Une épidémie de rougeole sévit en Suisse romande depuis quelques jours. L'école anthroposophique Rudolf Steiner, située dans les environs de Lausanne, est pointée du doigt : plus d'une soixantaine de personnes ont été placées en quarantaine et le médecin de l'établissement est accusé de ne pas avoir communiqué l'existence de cas dans les délais impartis par la loi. A Genève, une gamine vient de décéder de la maladie.
Frais papa d'un nourrisson, j'observe attentivement le déferlement médiatique autour de l'affaire. La presse romande semble plutôt emboîter le pas des consignes politiques en matière de santé publique.
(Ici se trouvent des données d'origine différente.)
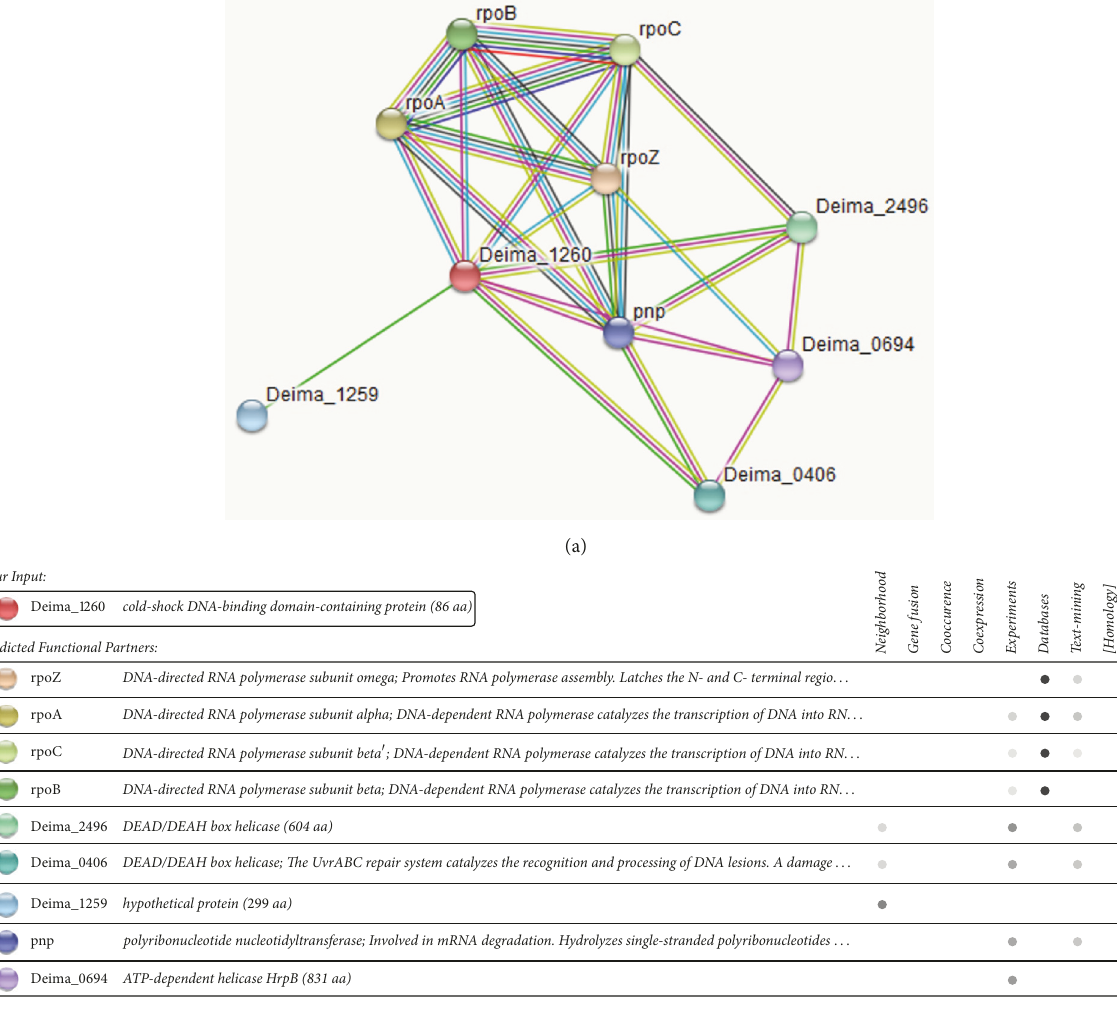
Figure 7: STRING protein-protein interactions of Dm-Csp1 . STRING network map (a) and summary table of predicted interactions (b). The category of interaction is shown in the table. Color saturation of the edges represents the confidence score of a given functional or physical association. The position of Dm-Csp1 is labeled Deima 1260. Shown interactions are considered of high confidence when yielding scores of greater than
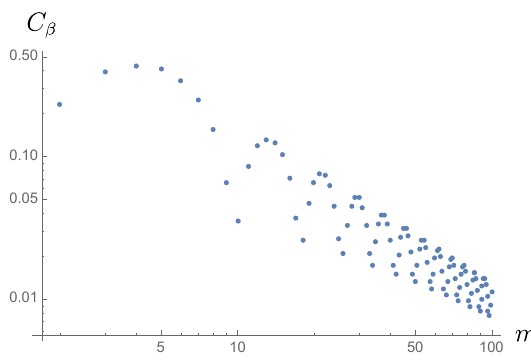
Figure 6 . The absolute value of the late-time value of the OTOC for the unitary minimal models ( m; m + 1) is shown according to (3.32). The OTOC asymptotes to zero as an oscillating power M law ( m (cid:0) 1 ) at large m , showing enhanced scrambling.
Les parents n'ayant pas vacciné leurs enfants sont un peu trop facilement stigmatisé. Pour bien comprendre les enjeux, il faut savoir que l'obligation de vaccination n'est pas inscrite dans une quelconque loi. Si la Suisse, comme de nombreux autres pays, s'est engagée auprès de l'OMS à participer à l'éradication de la rougeole d'ici à 2010 (c'est mal parti...), elle ne s'est pas donnée pour autant la possibilité de contraindre ses citoyens à vacciner leurs progénitures. La plupart des enfants, sur le conseil des pédiatres, sont assez rapidement vaccinés contre la rougeole, les oreillons, la rubéole et d'autres virus. Toutefois le pourcentage d'enfants vaccinés est l'un des plus bas d'Europe et l'option de la vaccination est présentée comme un choix effectués par les parents.
C'est précisément la responsabilité de ce choix qui fait problème à mes yeux de jeune parent. Sur quelle base suis-je compétent pour choisir de vacciner (ou non) mes enfants ... et contre quoi ? En fait, ce choix n'en est pas vraiment un : on attend des parents qu’ils agissent de manière rationnelle en décidant de vacciner leurs enfants. Mais cela ne fonctionne pas, car certains décident, pour différentes raisons, de ne pas procéder ainsi. Personnellement, ce qui me dépasse un peu, c'est l'ampleur des informations à réunir et à analyser avant de procéder à ce choix. En me renseignant auprès de connaissances, de médecins, de ma propre famille, en lisant des articles, en surfant sur le web, je trouve évidemment ... tout et n'importe quoi : Selon notre pédiatre, vacciner son gamin le plus tôt possible renforce ses capacités de résistance aux virus, mais d'après un homéopathe de ma connaissance, la vaccination a des conséquences sur les réactions des enfants à l'homéopathie et à certaines médecines naturelles. Dans le Temps du jeudi 12 février, on pouvait apprendre au détour d'un article que presque tous les vaccins délivrés en Suisse sont le fait de la même entreprise. Bref, choisir rationnellement ce qui nous paraît le plus adéquat pour notre nourrisson relève de la gageure. En résulte une sorte de vaccination à la carte au contours ma foi assez flous. Au vu du déferlement de rougeole, il serait malvenu de ne pas vacciner les bambins contre ce virus, mais que dire de l'hépatite b et de la varicelle. Pourquoi vacciner à tous prix des enfants contre des maladies sexuellement transmissibles ? Comment choisir ? Les parents sont au final forcés de faire leur supermarché parmi la grande quantité de vaccins proposés, d’en accepter certains et d’en refuser d’autres sur des motifs le plus souvent obscurs.
Et pourquoi choisir ? Le scandale me semble résider dans cette astreinte au choix. Nous sommes forcés d’effectuer un choix qui fera de nous des bons ou des mauvais parents selon l’ère du temps. En ce moment les parents décidant de ne pas vacciner leurs enfants sont sur la sellette. Comme le note l’édito de Thierry Meyer dans le 24h00 de ce vendredi 13 février 2009, Le libre choix des parents empiètent sur celui de leurs enfants. Le problème me semble en fait assez mal posé. On ne saurait reprocher à des personnes le fait de choisir de ne pas vacciner leur progéniture…puisque ce choix est rendu possible par le modèle politique de santé publique dans lequel nous nous inscrivons. Ce ne sont donc pas les comportements de certains parents qu’il faut stigmatiser mais plutôt l’absence d’une politique de santé publique claire en matière de vaccinations. La seule réponse « raisonnable » me semble pour l’instant venir du Conseiller d’Etat vaudois en charge de la santé publique, Pierre-Yves Maillard. Ce dernier préconise une intervention des pouvoirs publics qui prendraient la responsabilité de faire vacciner les enfants dès leur entrée en crèche ou à l’école publique.